● **SET PROBLEM**: Rewrite every one of the lines below, replacing "white backdrop" with "gray backdrop" wherever it occurs and changing nothing else. Leave the pictures out of your version.

● **PROVIDED DATA**:
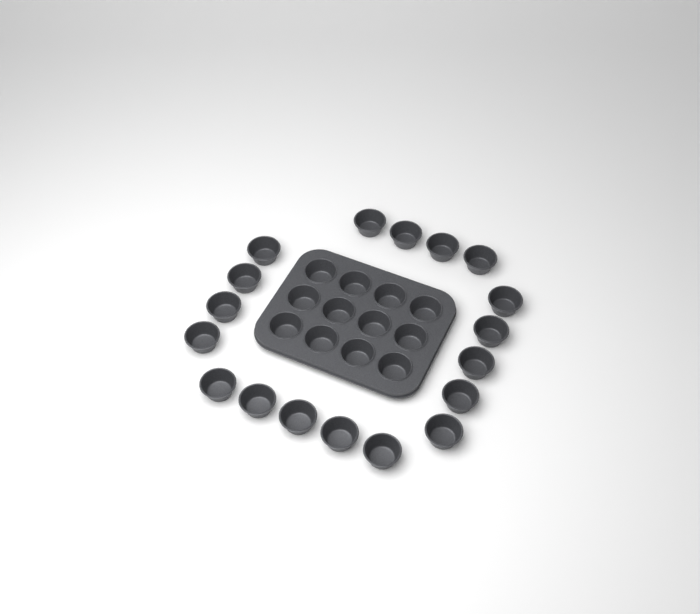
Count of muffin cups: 30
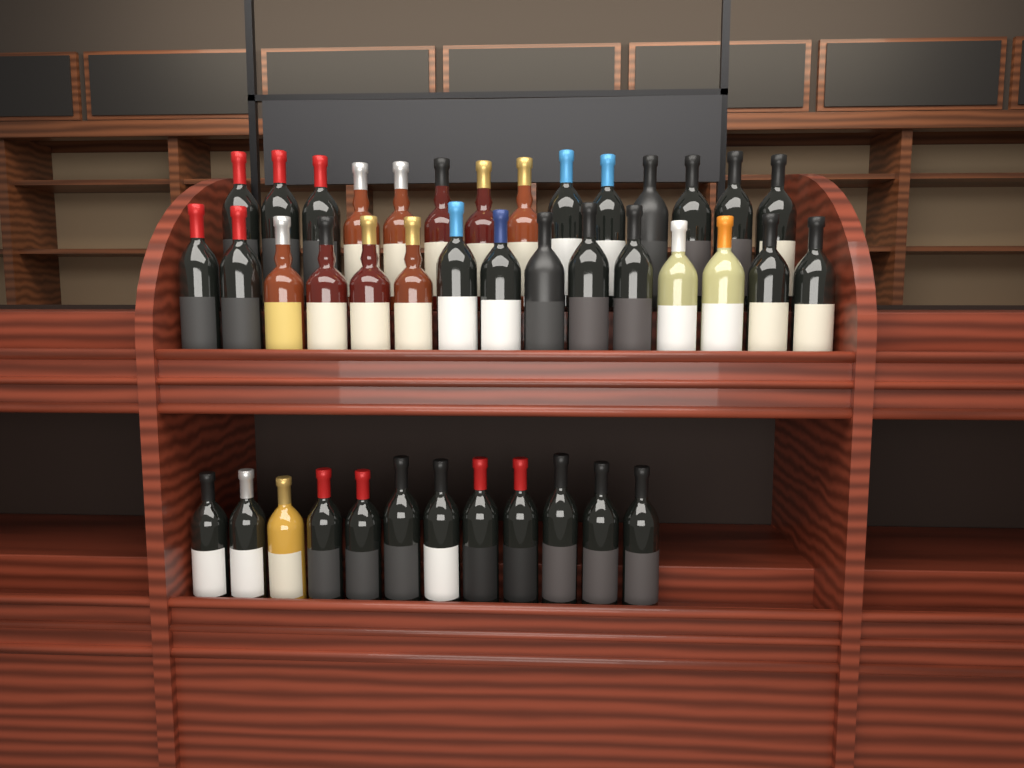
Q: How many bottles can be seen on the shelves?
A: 41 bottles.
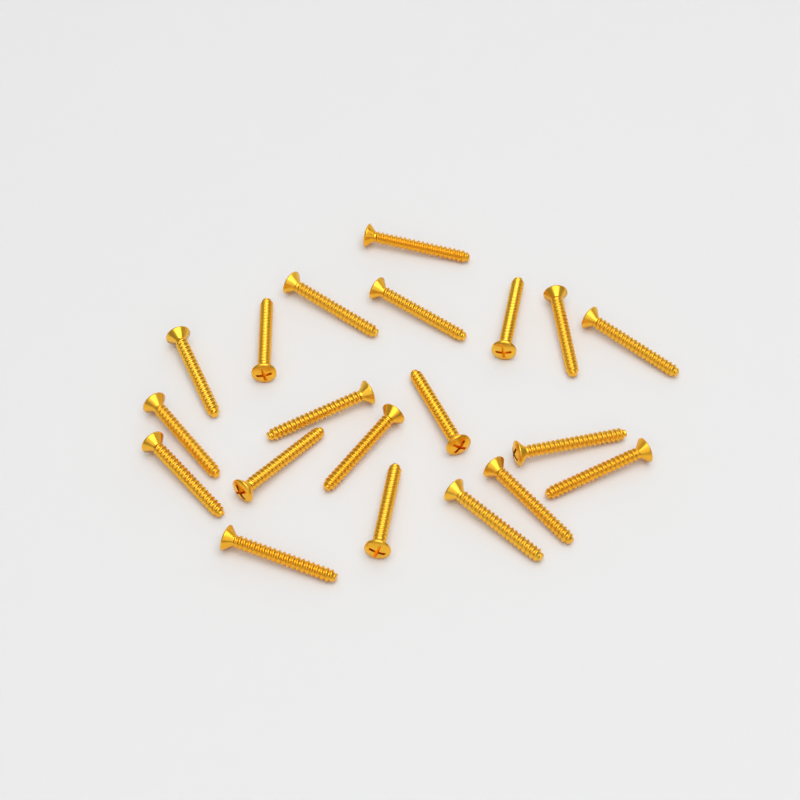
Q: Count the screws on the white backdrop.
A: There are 20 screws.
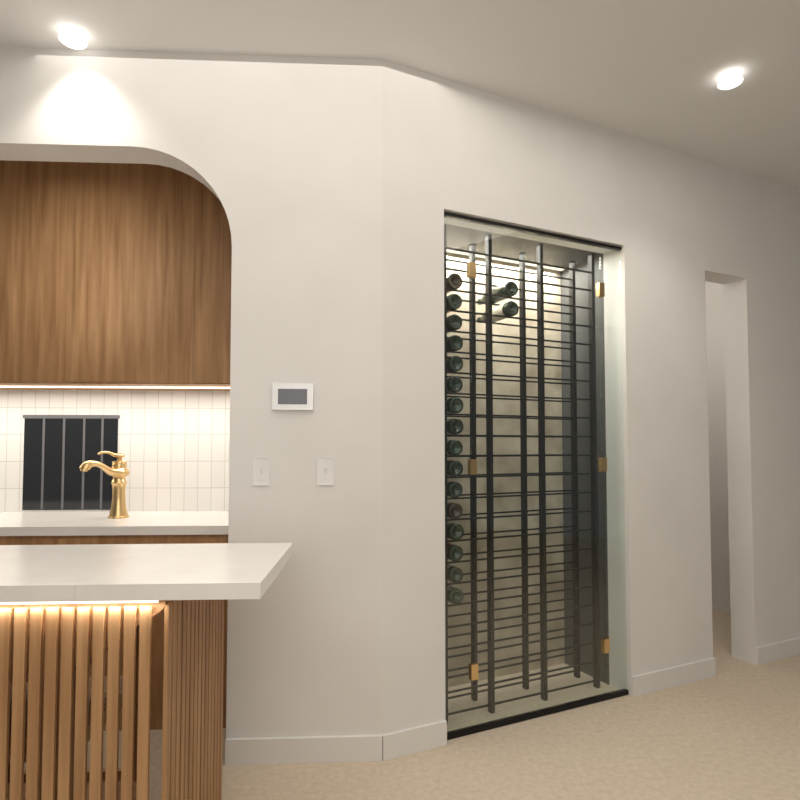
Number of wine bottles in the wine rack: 18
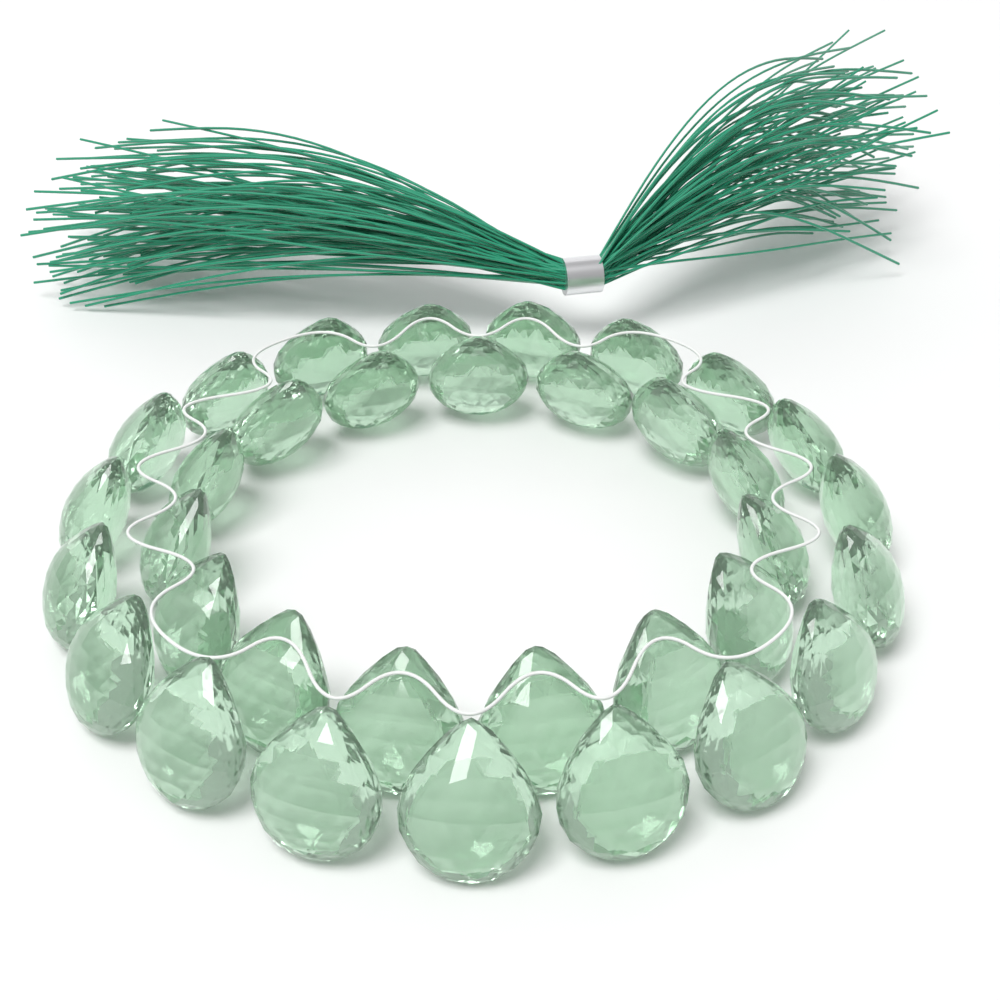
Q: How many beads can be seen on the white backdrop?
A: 34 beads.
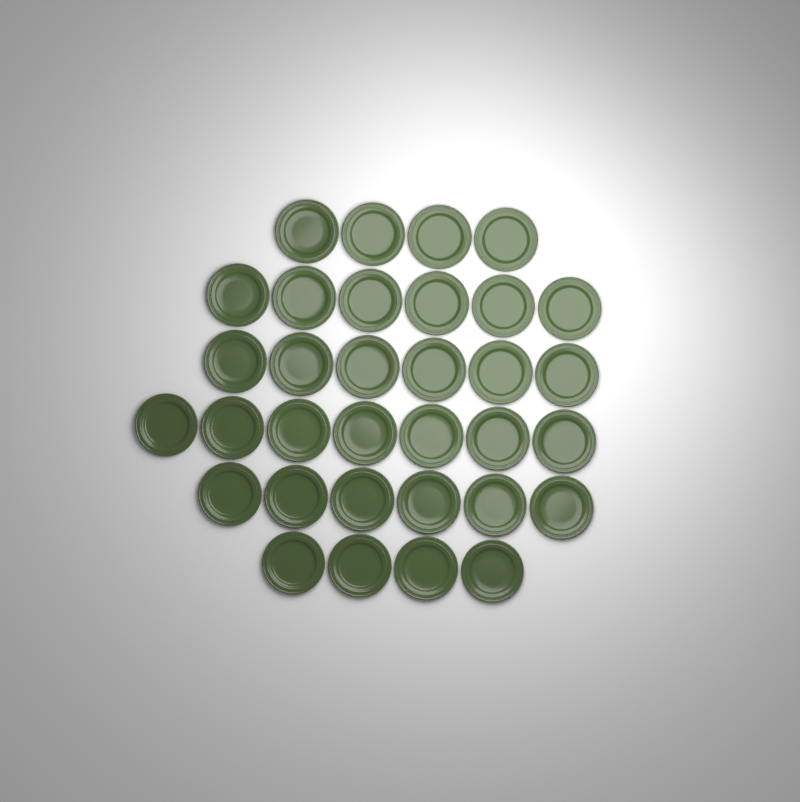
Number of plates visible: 33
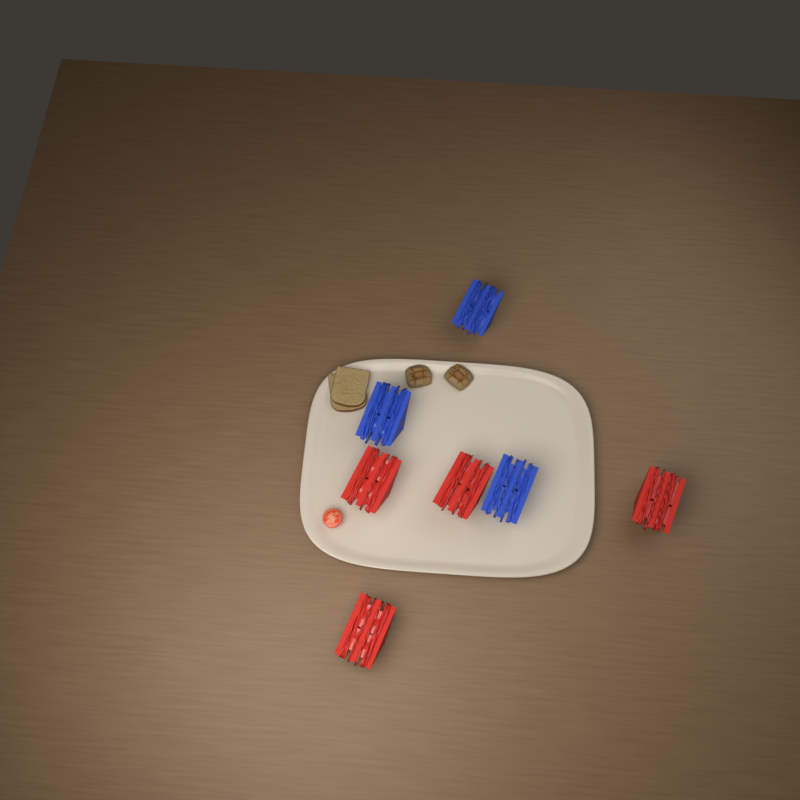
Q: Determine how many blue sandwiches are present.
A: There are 3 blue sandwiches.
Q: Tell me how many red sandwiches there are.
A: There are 4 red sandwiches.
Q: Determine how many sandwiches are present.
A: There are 7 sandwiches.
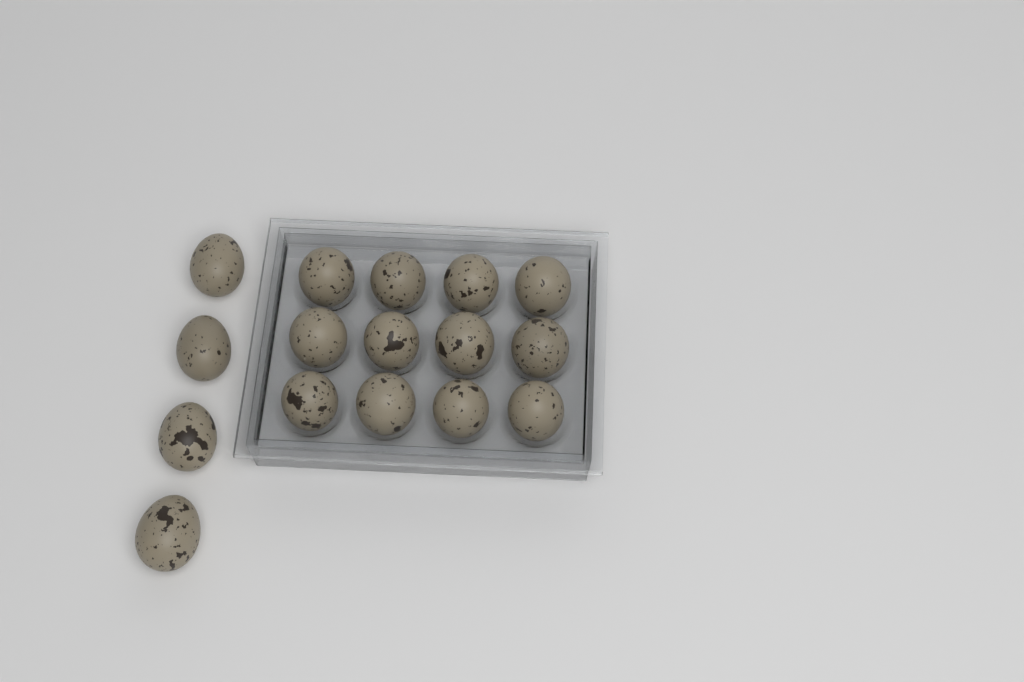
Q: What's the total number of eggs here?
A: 16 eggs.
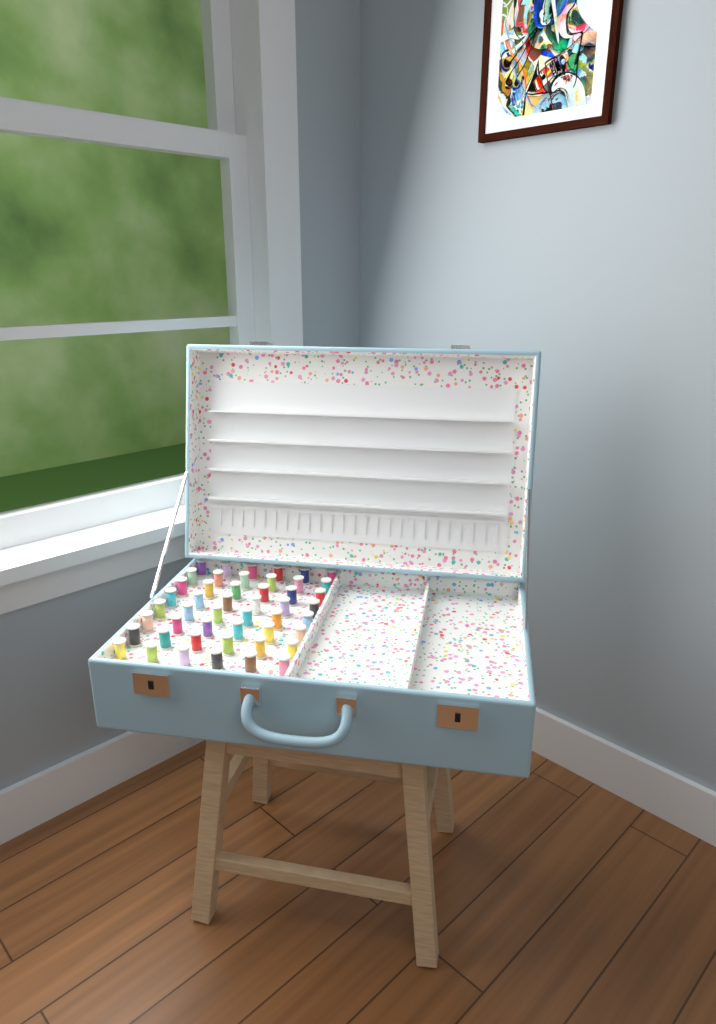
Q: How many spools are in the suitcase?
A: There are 48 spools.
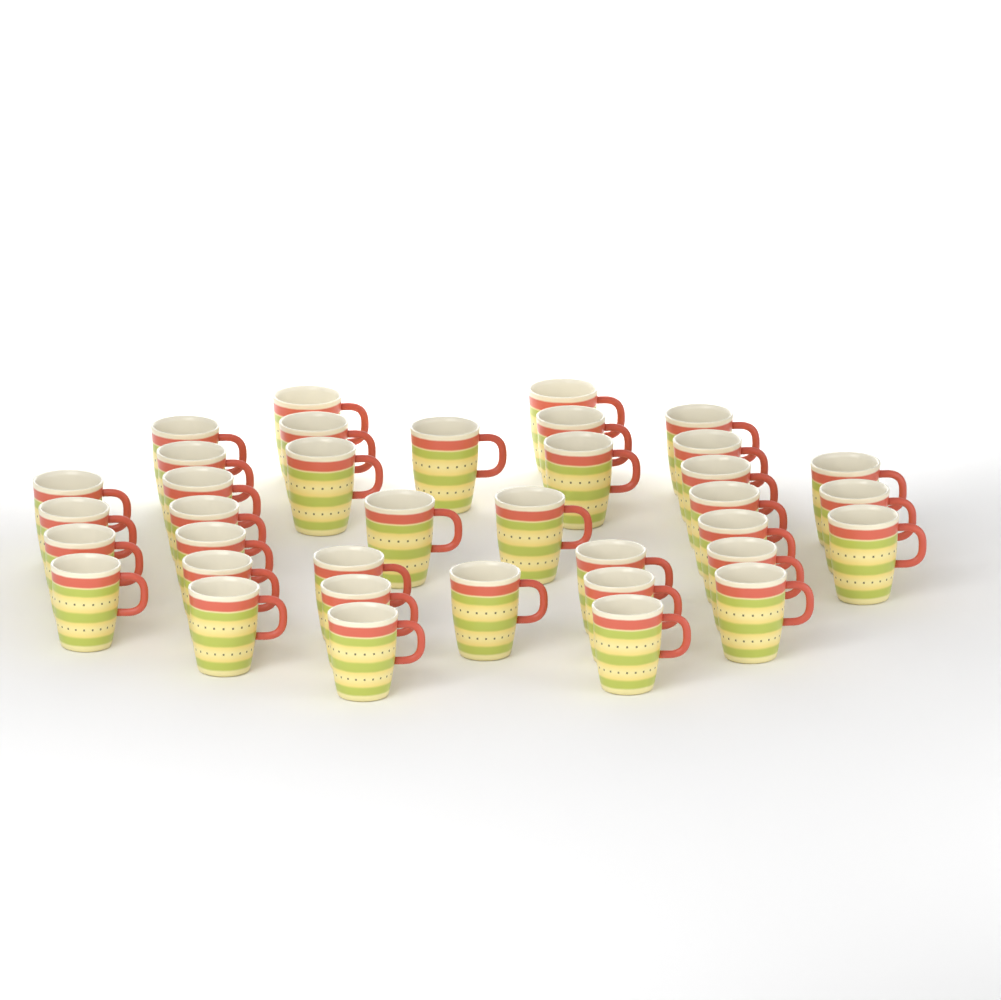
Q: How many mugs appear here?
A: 37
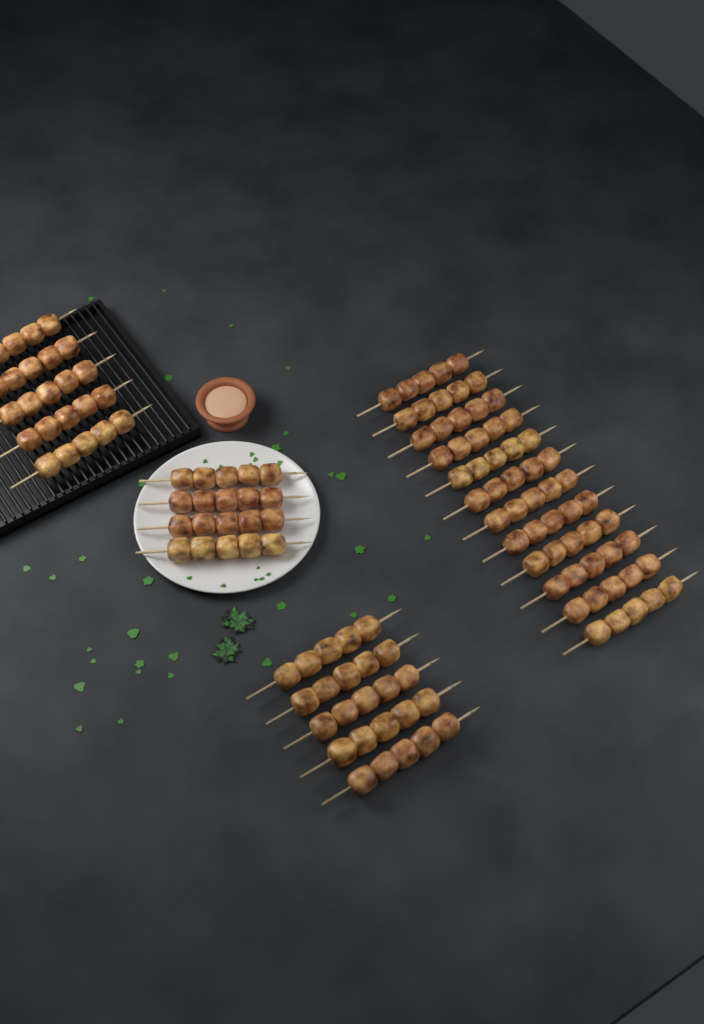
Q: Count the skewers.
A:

● **IN RESPONSE**:
Count of muffin cups: 30
Q: How many bottles can be seen on the shelves?
A: 41 bottles.
Q: Count the screws on the gray backdrop.
A: There are 20 screws.
Number of wine bottles in the wine rack: 18
Q: How many beads can be seen on the gray backdrop?
A: 34 beads.
Number of plates visible: 33
Q: Determine how many blue sandwiches are present.
A: There are 3 blue sandwiches.
Q: Tell me how many red sandwiches there are.
A: There are 4 red sandwiches.
Q: Determine how many sandwiches are present.
A: There are 7 sandwiches.
Q: What's the total number of eggs here?
A: 16 eggs.
Q: How many spools are in the suitcase?
A: There are 48 spools.
Q: How many mugs appear here?
A: 37
Q: Count the skewers.
A:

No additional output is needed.